__Exercise__
For this exercise, transcribe all the entries exactly as given and omit the images.

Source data
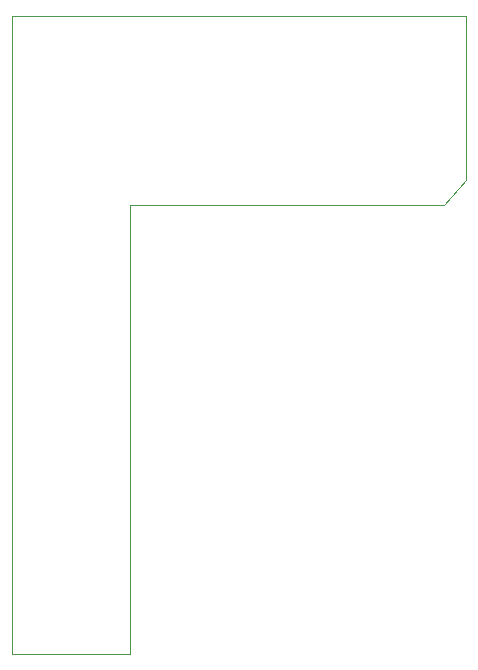
<source format=gbr>
%TF.GenerationSoftware,KiCad,Pcbnew,9.0.4-9.0.4-0~ubuntu22.04.1*%
%TF.CreationDate,2025-10-27T10:58:52+05:30*%
%TF.ProjectId,Pin_Socket,50696e5f-536f-4636-9b65-742e6b696361,rev?*%
%TF.SameCoordinates,Original*%
%TF.FileFunction,Profile,NP*%
%FSLAX46Y46*%
G04 Gerber Fmt 4.6, Leading zero omitted, Abs format (unit mm)*
G04 Created by KiCad (PCBNEW 9.0.4-9.0.4-0~ubuntu22.04.1) date 2025-10-27 10:58:52*
%MOMM*%
%LPD*%
G01*
G04 APERTURE LIST*
%TA.AperFunction,Profile*%
%ADD10C,0.050000*%
%TD*%
G04 APERTURE END LIST*
D10*
X165770000Y-75954202D02*
X163860907Y-78054200D01*
X137270000Y-78054200D01*
X137270000Y-116054200D01*
X127270000Y-116054200D01*
X127270000Y-62054200D01*
X165770000Y-62054200D01*
X165770000Y-75954202D01*
M02*

</source>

__Response area__
<source format=gbr>
%TF.GenerationSoftware,KiCad,Pcbnew,9.0.4-9.0.4-0~ubuntu22.04.1*%
%TF.CreationDate,2025-10-27T10:58:52+05:30*%
%TF.ProjectId,Pin_Socket,50696e5f-536f-4636-9b65-742e6b696361,rev?*%
%TF.SameCoordinates,Original*%
%TF.FileFunction,Profile,NP*%
%FSLAX46Y46*%
G04 Gerber Fmt 4.6, Leading zero omitted, Abs format (unit mm)*
G04 Created by KiCad (PCBNEW 9.0.4-9.0.4-0~ubuntu22.04.1) date 2025-10-27 10:58:52*
%MOMM*%
%LPD*%
G01*
G04 APERTURE LIST*
%TA.AperFunction,Profile*%
%ADD10C,0.050000*%
%TD*%
G04 APERTURE END LIST*
D10*
X165770000Y-75954202D02*
X163860907Y-78054200D01*
X137270000Y-78054200D01*
X137270000Y-116054200D01*
X127270000Y-116054200D01*
X127270000Y-62054200D01*
X165770000Y-62054200D01*
X165770000Y-75954202D01*
M02*

</source>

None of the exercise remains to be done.